• **DOCUMENT EXCERPT**
================================

Verify the hash/checksum provided by the snapshot provider to ensure the snapshot is valid. You can find the correct hashes for all blocks on Tezos blockchain explorers such as: https://tzkt.io/blocks
Simply search for the block level in the search field and verify the hash of the block matches the hash provided by the snapshot provider.
Start Tezos node
After importing the snapshot, you need to start your node and wait until it’s fully synchronized before importing your signing keys.
tezbake start
After starting the node, run the following command over and over every few minutes and monitor the “level” displayed.
tezbake info
Understanding “Level”
The level is the current block height (block number) on the blockchain. To verify your node is synchronized:
- Check the level shown by
tezbake info- Compare it to the latest block on https://tzkt.io
- Once they match, your node is fully synced and you can proceed
ℹ️ INFO: Both blockchain explorers also provide Ghostnet and Testnet views. Make sure you’re looking at the correct network (mainnet).
Import baking keys and register as baker
Now that your node is in full sync, you can proceed with the most important part: (1) your baker parameters import into your baker node and (2) submit your baker registration on the blockchain.
You will have to first fund your baker address with enough tez (6000 minimum) to cover the bond requirement. You can do this by sending tez from your main account or exchange to the baker address.

================================

• **RECORDS PROVIDED**
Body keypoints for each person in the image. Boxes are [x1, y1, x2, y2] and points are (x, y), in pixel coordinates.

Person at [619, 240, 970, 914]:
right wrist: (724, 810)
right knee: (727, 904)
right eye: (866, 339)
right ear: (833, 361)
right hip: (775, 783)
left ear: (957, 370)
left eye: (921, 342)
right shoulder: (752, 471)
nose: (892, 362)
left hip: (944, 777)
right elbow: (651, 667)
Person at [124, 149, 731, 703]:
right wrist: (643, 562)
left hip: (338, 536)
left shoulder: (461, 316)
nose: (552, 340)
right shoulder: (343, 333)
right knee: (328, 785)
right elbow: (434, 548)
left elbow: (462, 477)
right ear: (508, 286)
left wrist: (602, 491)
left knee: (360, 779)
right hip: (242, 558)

================================

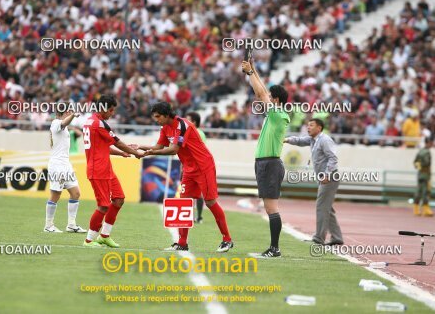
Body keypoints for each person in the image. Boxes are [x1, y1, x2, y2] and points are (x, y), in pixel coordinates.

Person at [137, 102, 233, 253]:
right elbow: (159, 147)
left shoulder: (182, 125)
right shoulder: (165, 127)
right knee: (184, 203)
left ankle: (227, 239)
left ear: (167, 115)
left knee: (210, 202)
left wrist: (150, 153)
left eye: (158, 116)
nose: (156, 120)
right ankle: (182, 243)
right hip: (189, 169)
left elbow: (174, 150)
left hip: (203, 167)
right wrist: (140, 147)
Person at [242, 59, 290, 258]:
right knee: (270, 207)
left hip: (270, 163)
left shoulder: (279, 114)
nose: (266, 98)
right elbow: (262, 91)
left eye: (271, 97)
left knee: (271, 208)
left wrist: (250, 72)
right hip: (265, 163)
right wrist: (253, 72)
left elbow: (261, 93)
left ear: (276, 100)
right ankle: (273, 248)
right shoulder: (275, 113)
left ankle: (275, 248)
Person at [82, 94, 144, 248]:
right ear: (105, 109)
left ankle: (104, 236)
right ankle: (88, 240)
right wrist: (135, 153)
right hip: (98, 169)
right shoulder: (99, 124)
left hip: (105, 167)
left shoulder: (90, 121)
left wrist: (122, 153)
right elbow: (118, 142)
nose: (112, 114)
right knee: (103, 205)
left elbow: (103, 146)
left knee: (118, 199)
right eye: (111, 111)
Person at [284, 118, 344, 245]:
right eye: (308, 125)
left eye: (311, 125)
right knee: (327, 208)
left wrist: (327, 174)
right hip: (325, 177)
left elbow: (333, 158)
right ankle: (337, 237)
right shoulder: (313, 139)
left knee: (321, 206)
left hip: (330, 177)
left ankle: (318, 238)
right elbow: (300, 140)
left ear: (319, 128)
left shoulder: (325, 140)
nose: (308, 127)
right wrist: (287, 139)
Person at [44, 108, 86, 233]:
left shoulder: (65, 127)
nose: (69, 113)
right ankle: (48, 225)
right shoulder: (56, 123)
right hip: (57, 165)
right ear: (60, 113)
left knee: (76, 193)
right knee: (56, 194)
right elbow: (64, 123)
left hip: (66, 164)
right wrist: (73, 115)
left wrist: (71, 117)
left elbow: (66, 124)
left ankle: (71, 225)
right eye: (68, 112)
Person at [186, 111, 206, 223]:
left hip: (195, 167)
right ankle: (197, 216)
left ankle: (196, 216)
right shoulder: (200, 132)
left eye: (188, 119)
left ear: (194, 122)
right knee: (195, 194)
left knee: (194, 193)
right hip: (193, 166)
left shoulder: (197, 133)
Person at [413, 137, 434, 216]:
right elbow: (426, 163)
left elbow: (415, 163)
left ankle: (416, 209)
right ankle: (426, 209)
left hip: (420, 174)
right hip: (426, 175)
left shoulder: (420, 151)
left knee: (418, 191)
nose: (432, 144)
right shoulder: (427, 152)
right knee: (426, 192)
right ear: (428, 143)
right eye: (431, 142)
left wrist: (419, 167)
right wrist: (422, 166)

================================

• **WORK REQUEST A**
Name every blockchain network that the Tezos node setup guide mentions.
• **WORK REQUEST B**
Write the next part of the Tezos node setup guide, picking up after its final sentence about funding the baker address.
The listing is not needed for any of this work.

• **WRITTEN ANSWER A**
- Ghostnet
- Testnet
- mainnet

• **WRITTEN ANSWER B**
Understanding Baker Key Roles
Before choosing your signing setup, it’s essential to understand the three key roles in Tezos baking — manager, consensus, and companion — and how they relate to each other. These apply to all baker setups, not just TezBake.
📖 See Baker Key Architecture for the full explanation, including the recommended Ledger + TezSign architecture, key lifecycle, registration process, and common misunderstandings.
Quick summary:
- Manager key — Your permanent baker address. Controls funds, governance, and has sole authority to set/rotate consensus and companion keys.
- Consensus key — Signs blocks and attestations. Defaults to the manager key; can be rotated to a separate key (e.g. TezSign tz4).
- Companion key — Mandatory when consensus key is tz4. Signs DAL payloads. Always a separate tz4 key.
⚠️ If your consensus key is tz4, a companion key is mandatory. Without it, your baker forfeits ~10% of baking rewards.
(Recommended) Set up TezSign consensus and companion keys
TezSign is the recommended signing path for mainnet baking. Your Ledger remains the manager key for funds, staking, governance, and registering key changes. TezSign holds the online consensus and companion keys that sign blocks, attestations, and DAL payloads.
1. Prepare the TezSign device
Use a Raspberry Pi Zero 2W or Radxa Zero 3W with a freshly flashed TezSign image. Connect the device to the baker host using the OTG/data USB port.
For hardware choices, SD card recommendations, image flashing, and correct USB ports, see TezSign Hardware and Flashing.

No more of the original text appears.